One day, you are apt to find yourself in a situation where filling your reel becomes a requirement instead of a choice. At this point, there are some easy steps to follow. They can spell the difference between effectively filling your reel and seeing your reel fall short at a most inconvenient time.
You are likely familiar with the aggravation of twisted or tangled line, but this is preventable by simply having a professional roll it. Nonetheless, you can avoid a twisted line even when you decide to wind the line yourself. These straightforward steps will help put a stop to twisted lines by creating a spool holder using only a can and pencil. First, you start this project by drilling holes into the sides of a can. Force a pencil/thin stick through the holes with the spool on it. As easy as that! If you have someone to help you, you can thrust a pencil or stick through the middle of the roll of line with some help. Fill the reel while your help holds the roll.

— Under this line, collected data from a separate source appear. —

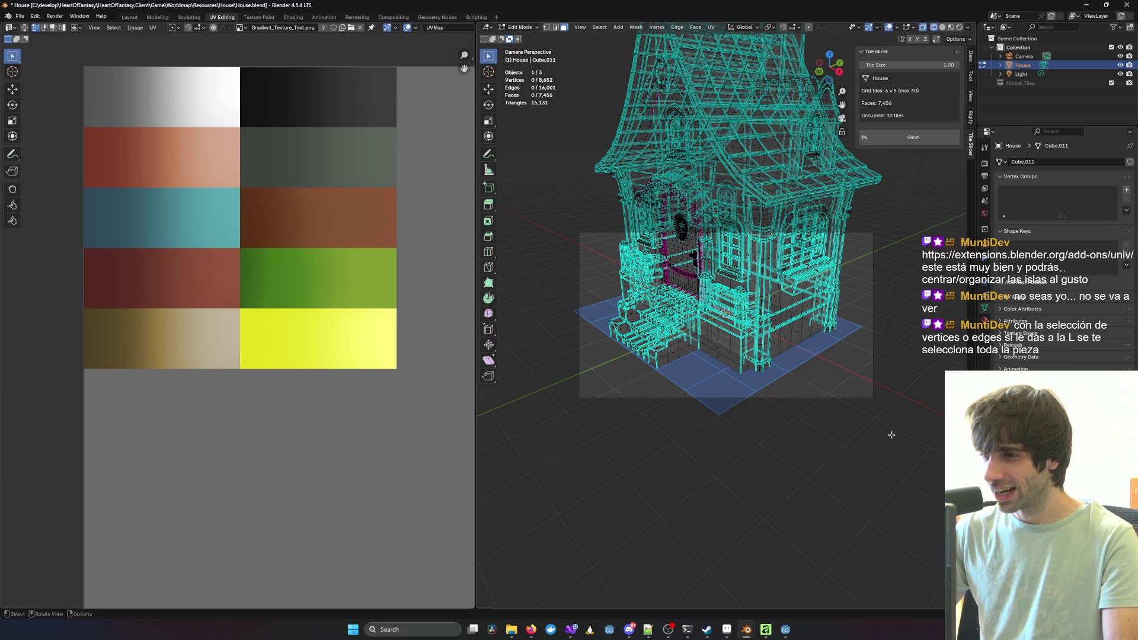
{"action": "scroll", "coordinate": [885, 432], "scroll_direction": "up", "scroll_amount": 6}
{"action": "mouse_move", "coordinate": [736, 359]}
{"action": "middle_mouse_down"}
{"action": "mouse_move", "coordinate": [724, 354]}
{"action": "mouse_move", "coordinate": [775, 378]}
{"action": "mouse_move", "coordinate": [815, 450]}
{"action": "mouse_move", "coordinate": [817, 363]}
{"action": "middle_mouse_up"}
{"action": "key", "text": "ctrl+z"}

From time to time, you will notice that the drag (or tension) in your line is not right for the kind of fishing you are doing. When a reel is filled in a bait and tackle shop, they typically make use of in-house methods to ensure that tension is preserved during the spooling process to help produce drag on a line. To certify that the line you roll has the proper tension, use a handful of ordinary items. Lay the line between the pages of an old phone book and stack a couple of fairly heavy books on top. This will form just enough drag to ensure that your line is rolled with the right level of tension, thus allowing you to spool the reel securely.
There are a few brands of line (such as Daiwa, Avet, Shimano and Van Staal) that regularly offer you with a suggested weight and length perfect for your specific reel. Nevertheless, a rule of thumb is to always purchase too much line seeing as how under-spooling can generate more troubles than you wish to think about. When you are uncertain as to how much line to purchase, think about purchasing a bulk spool, which is obtainable in lengths up to 1500 yards. Remember that loading your reel incorrectly can devastate your retrieval percentage!
Without a doubt, a professionally spooled reel is nearly always preferable to one that is do-it-yourself. Nevertheless, if you have to do it yourself, these practical tips can help ensure that your reel is loaded correctly and you can maximize your fishing experience.
There are many types of reels out on the market. Doing research to determine which one is right for you is extremely important. Some of the most popular reels out there today include Saltiga 30T and Shimano Calcutta 400B.